Jim Geraghty of National Review Online highlights new research related to misreporting of COVID-related deaths.

The Economist’s analysts resolved the questions by choosing to looking at all deaths reported since the start of the pandemic, and comparing that figure to what the normal pre-pandemic death rate suggested it would be. The first observation is that the global death toll could be two to four times higher than the official numbers listed at sites like Worldometers. …

… Perhaps most useful, the Economist statisticians contrasted the number of official reported deaths in a country or continent against the estimated excess deaths in that region.

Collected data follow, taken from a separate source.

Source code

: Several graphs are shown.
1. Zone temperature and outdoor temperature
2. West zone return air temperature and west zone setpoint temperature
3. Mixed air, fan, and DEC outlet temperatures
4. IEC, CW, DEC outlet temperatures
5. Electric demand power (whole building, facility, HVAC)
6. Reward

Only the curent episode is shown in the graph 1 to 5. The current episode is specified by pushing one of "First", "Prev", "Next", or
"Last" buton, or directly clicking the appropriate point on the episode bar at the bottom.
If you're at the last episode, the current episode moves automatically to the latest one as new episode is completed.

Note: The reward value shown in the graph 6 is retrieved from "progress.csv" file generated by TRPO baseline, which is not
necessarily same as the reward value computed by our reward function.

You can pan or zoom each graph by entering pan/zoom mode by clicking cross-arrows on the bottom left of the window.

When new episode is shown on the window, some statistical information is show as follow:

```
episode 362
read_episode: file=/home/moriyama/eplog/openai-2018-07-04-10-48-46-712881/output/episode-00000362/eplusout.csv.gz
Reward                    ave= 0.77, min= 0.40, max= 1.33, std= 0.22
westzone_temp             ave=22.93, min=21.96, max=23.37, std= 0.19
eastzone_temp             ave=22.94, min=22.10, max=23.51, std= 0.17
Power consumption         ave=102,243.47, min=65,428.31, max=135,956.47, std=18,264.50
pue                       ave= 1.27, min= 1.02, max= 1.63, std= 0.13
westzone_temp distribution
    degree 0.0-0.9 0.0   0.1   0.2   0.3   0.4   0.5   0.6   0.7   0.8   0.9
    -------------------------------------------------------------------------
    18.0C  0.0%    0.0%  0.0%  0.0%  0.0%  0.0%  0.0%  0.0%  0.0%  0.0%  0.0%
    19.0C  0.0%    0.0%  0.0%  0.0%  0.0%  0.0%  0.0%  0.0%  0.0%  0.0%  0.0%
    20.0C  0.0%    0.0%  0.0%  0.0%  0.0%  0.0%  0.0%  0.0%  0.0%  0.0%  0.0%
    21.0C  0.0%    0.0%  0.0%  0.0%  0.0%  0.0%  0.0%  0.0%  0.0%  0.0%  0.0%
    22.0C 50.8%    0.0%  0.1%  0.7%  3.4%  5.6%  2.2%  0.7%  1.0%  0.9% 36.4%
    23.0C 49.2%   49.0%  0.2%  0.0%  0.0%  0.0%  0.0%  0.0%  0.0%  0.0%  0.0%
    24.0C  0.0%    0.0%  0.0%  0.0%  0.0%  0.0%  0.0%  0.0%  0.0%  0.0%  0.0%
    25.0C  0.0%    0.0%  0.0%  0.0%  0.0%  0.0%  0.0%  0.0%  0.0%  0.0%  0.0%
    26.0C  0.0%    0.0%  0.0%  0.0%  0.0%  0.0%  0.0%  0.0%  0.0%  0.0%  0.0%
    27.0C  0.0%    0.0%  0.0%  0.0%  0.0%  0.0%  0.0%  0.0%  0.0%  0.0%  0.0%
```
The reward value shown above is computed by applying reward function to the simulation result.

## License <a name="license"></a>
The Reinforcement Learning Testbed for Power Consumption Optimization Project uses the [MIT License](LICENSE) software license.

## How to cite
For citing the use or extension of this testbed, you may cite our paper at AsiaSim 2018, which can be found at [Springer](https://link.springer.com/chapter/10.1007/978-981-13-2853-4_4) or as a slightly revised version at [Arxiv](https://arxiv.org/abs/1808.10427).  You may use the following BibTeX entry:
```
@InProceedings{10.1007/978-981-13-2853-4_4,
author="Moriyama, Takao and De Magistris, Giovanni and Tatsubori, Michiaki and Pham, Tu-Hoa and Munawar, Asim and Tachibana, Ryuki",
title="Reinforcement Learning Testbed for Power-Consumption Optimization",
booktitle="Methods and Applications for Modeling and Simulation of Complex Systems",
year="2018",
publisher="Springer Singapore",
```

By this measure, the global champion in denial is Burundi, which claims 38 deaths from Covid-19, but that The Economist calculates has had 3,600 to 21,000 more deaths than it would normally have since the start of the pandemic. The Economist estimates that the official death toll is roughly 51,000 percent higher than the official number. Landlocked, resource-poor, one of if not the poorest country in the world, and beset by political repression, strife and corruption, we should not exactly be shocked that Burundi is either denying the full death toll or incapable of accurately measuring it.

The other countries with the largest percentage disparities between their official death toll are similarly troubled, poor, third-world countries: Chad, South Sudan, Niger, Burkina Faso, Tajikistan… and then there’s a country that stands out from the rest: The People’s Republic of China.

Officially, the People’s Republic of China has suffered 4,876 deaths from Covid-19 in a country with roughly 1.4 billion people. The Economist calculates that since the start of the pandemic, anywhere from 550,000 to 2 million more Chinese people have died than would be expected under the normal pre-pandemic death rate. This means the likely death toll is roughly 12,000 percent higher than the official figure.